Смыкая год в кольцо, ноябрь у дверей стоит с безмолвной свитой призраков белесых. Надрывно воя, беанн’ши пророчит смерть — кровь стынет в жилах.
Оплывая талым воском, власть света меркнет: тьма приветствует Самайн, предвидя пиршество — подходит праздник мёртвых. В глубинах чащ багрянцем падает листва с ветвей дерев, где с лютой злобой, но покорно к луне (проклятому пристрастию) вервольф, меняя облик, устремляет взор звериный. И обречён, кто заплутал в глуши лесной в заветный час.
Плетется, крепнет паутина бесплотных духов, просочившихся к теплу живых сердец через истаявшие грани чужих миров. И отдаленный перестук звучит призывней, громогласнее, фатальней.
В зените ночь. Уж слышно ржание коней: черны, как смоль, густые шёлковые гривы и пламя ада полыхает в глубине пустых глазниц их мрачных всадников. Ретивым галопом мчится, словно ветер, Дикий Гон. Копытам вторят грома гулкие раскаты, а вспышки молний, отливая серебром, взрезая тучи, освещают кавалькаду лихих наездников и свору серых псов, что за собой ведёт по сумрачному тракту Король Охоты.

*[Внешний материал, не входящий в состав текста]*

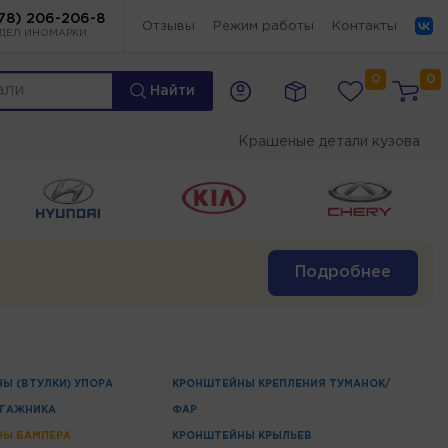
78) 206-206-8
Отзывы
Режим работы
Контакты
ДЕЛ ИНОМАРКИ
0
0
Найти
Крашеные детали кузова
Подробнее
Ы (ВТУЛКИ) УПОРА
КРОНШТЕЙНЫ КРЕПЛЕНИЯ ТУМАНОК/
АГАЖНИКА
ФАР
НЫ БАМПЕРА
КРОНШТЕЙНЫ КРЫЛЬЕВ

Темно-алою росой наутро выпадет полуночная жатва, за верховыми увлекая сотни душ в извечный бег по зыбкой кромке мирозданья. Одно мгновенье — и на бешеном ходу покров иллюзий обнажается: реальны в неярком свете очертания фигур. Азартным кличем разрывая небо в клочья, их предводитель над землёй сгущает мглу и улыбается, с цепей спуская гончих.